Moreover, considering the obtained trajectories (Fig. 5), we have calculated the entropy using common methods, such as Permutation, Spectral, Approximate, and Sample which all report the highest entropy for patient_2. We propose to use the entropy of trajectories as an additional element to be considered in evaluating the risk using IC scores.

Conclusion

In this paper, we have focused on the engineering aspect of implementing the continuous monitoring of IC using wearable devices and available measurements in SMART BEAR project, as the backbone of further explorations and improvements in the prediction and prevention of decreasing intrinsic capacity. We have followed the process of calculating IC from the data acquisition to the representation of IC trajectories by introducing the architectural components in SMART BEAR project. We have illustrated our methodology in calculating IC scores out of the number of various measurements produced by a synthetic data generator. Furthermore, we have evaluated the statics of ADF and KPSS test for two synthetic observations data sets, number of steps, and heart rate in Table 2. Both ADF and KPSS tests indicate that the steps series synthetic data set is a non-stationary time series while the heart rate data is a stationary timeseries.
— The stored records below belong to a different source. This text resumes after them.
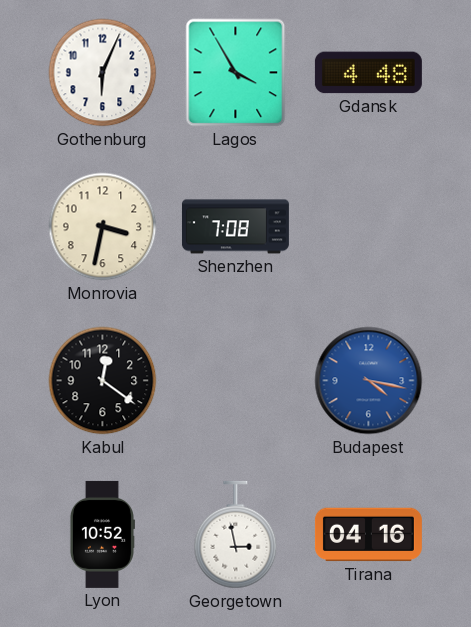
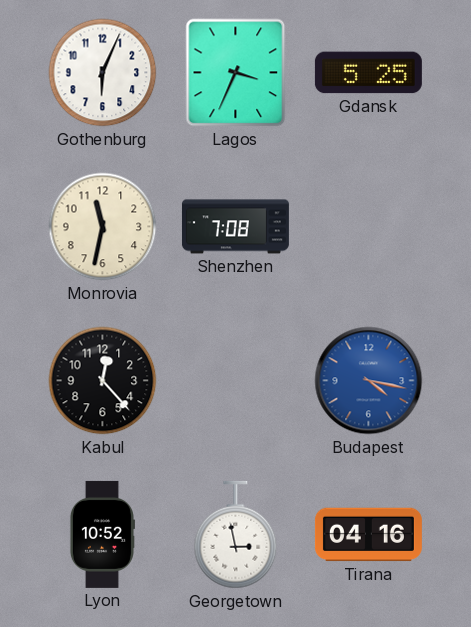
Lagos: 3:55 -> 3:34
Gdansk: 4:48 -> 5:25
Monrovia: 3:32 -> 11:32
Kabul: 12:21 -> 12:23
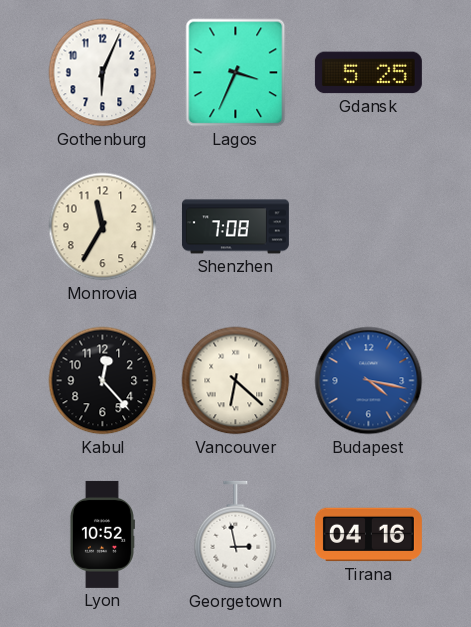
Monrovia: 11:32 -> 11:35
Vancouver: none -> 6:22
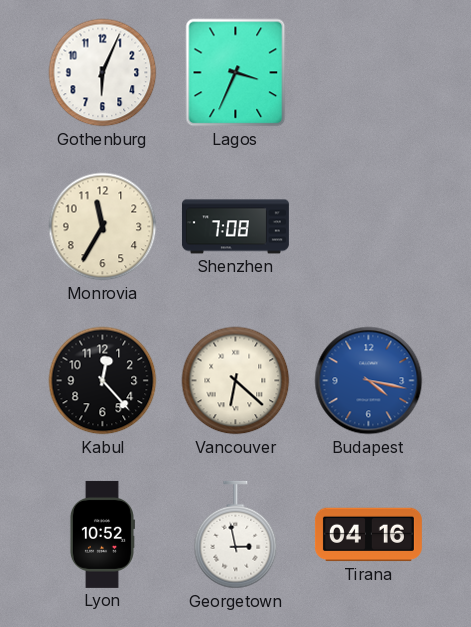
Gdansk: 5:25 -> none
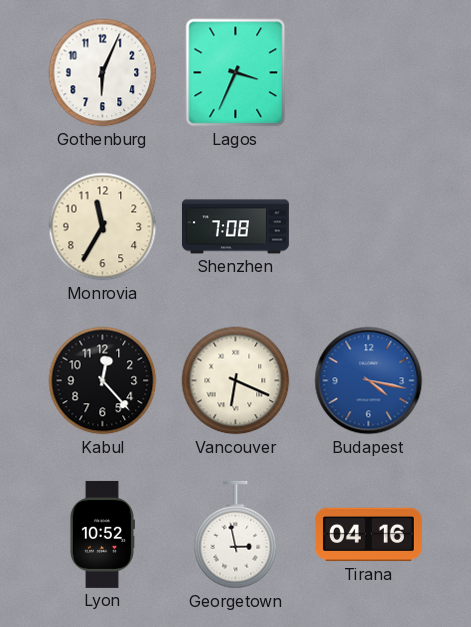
Vancouver: 6:22 -> 6:19
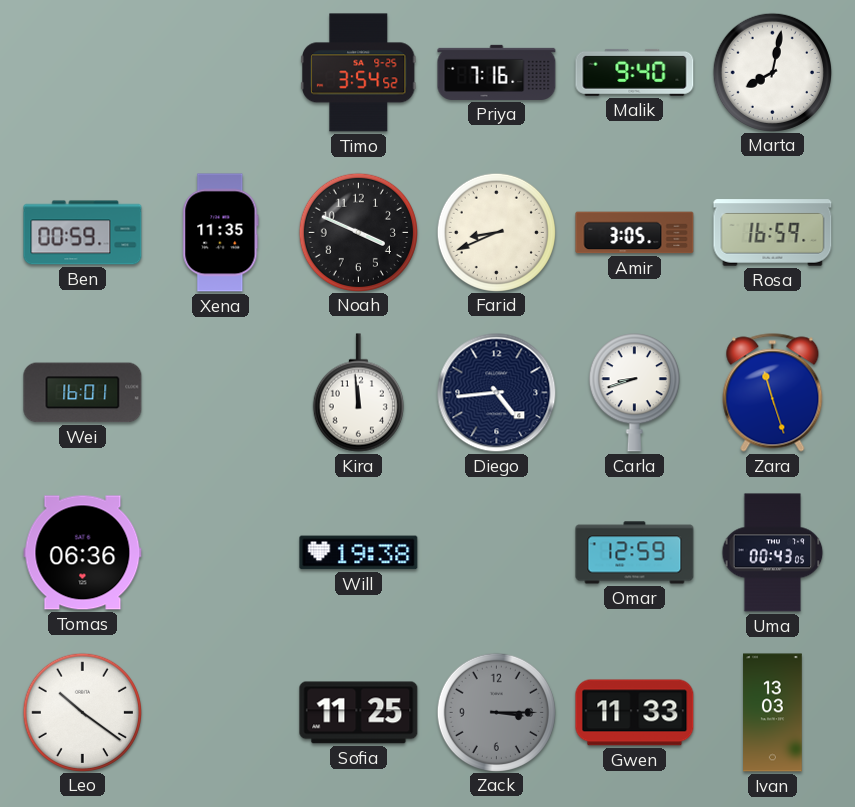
Concerning the different stationary states for two sets of generated data, it should be noted that leveraging the synthetic data set demands precautions validity tests before further statistical analysis, otherwise the outcome will not converge to a real case scenario’s result. We have also proposed Entropy as an indicator of unpredictability and sudden changes in a studied dynamic. Calculating the Permutation, Spectral, Approximate, and Sample entropy, all consistently results in a higher value for the IC scores of patient_2. From this observation we could find out even though the average linear trend of IC score of patient_2 within a year of monitoring more or less stays stable, this patient has experienced many variations in his/her intrinsic capacity which indicates the risk assessment should be revised and proper intervention is needed to be taken place. In other words, the more is the entropy of IC trajectories, the less trust full predictions may have resulted.

Furthermore, considering the IC trends, much more information, such as the number of months that the patient suffers from low IC, seasonal dependency, and holistic trends of well-being state could be retrieved. Better validation of the trend can be obtained by calculating the p values of seasonal time series and witnessing that contrary to the total data set, we get stationary data sets once we break them into seasonal pieces. This may be a promising solution for getting a reliable approximation of IC within specific time periods, for instance, every 3 months, while the proof of this solution and finding the proper time period demands more effort.